Дернул вверх ее свитер, снимая через голову, целуя, кусая ее губы…как же сильно я скучал по ним, как же грезил о каждом касании и теперь, ощущая ее слезы, сходил с ума от наслаждения. Дрожащими пальцами прошелся по ее шее, не сводя пьяного взгляда с бешено вздымающейся груди, спрятанной под скромным бюстгальтером. ЕЕ соски уже напряжены, и мои яйца сводит похотливой болью от одного взгляда на них.
Впиться в ее губы, терзая их, сминая своим жадным ртом, насилуя голодным языком. Задрал юбку вверх и тут же без прелюдии проник пальцами под трусики. Там горячо и мокро. Уже мокро. И меня прошибает разрядом тока, по всему телу слепящими искрами.

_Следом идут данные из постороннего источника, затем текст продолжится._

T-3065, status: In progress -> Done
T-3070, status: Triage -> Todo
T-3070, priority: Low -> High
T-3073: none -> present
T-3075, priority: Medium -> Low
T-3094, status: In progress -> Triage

Чувствую ее дрожь, и самого колотит и лихорадит.
Моя жена…наша первая ночь. Пусть в камере, пусть в гадюшнике с решетками, но она самая прекрасная…и я не знаю, будет ли у нас еще одна. Сейчас я ворвусь в нее быстро…потом будет ночь…потом будет еще двое суток, когда я смогу любить ее долго, любить отчаянно и тягуче приторно. А сейчас мне хочется убедиться в том, что она моя. Утвердиться в своих правах, и от этого бешеного желания сводит скулы.

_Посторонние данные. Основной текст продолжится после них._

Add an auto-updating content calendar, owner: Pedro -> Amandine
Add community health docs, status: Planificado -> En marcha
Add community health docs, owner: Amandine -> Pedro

– Я успел иссохнуть по тебе…успел изголодаться настолько, что у меня рвет крышу…Марина. Маринаааа…
Ее имя, как молитву, как заклинание. Каждая буква в нем – нестерпимое наслаждение.
– Я сожру тебя… я тебя растерзаю.
Бросая губы и жадно облизывая тонкую шею, прикусывая нежную кожу над ключицами, опускаясь к груди и стягивая зубами чашечки лифчика вниз. Пальцы раздвигают складки плоти и врываются внутрь влагалища, резким толчком проникая глубоко, слышу ее гортанный стон вместе со своим матом, сорвавшимся с иссохшихся губ. Я хочу, чтобы она кричала. Хочу, чтобы надорвала горло, когда будет кончать снова и снова. Хочу сорвать ее в нирвану и утопить в самой черной и глубокой бездне порочного наслаждения.
– Ты…больше не принадлежишь себе…ты моя..слышишь? – делая толчки внутри ее лона, – Моя Марина! Моя! Скажи…что ты моя! Я больше не отпущу тебя!
– Твоя! – стонами срываясь на всхлипы, – Твоя!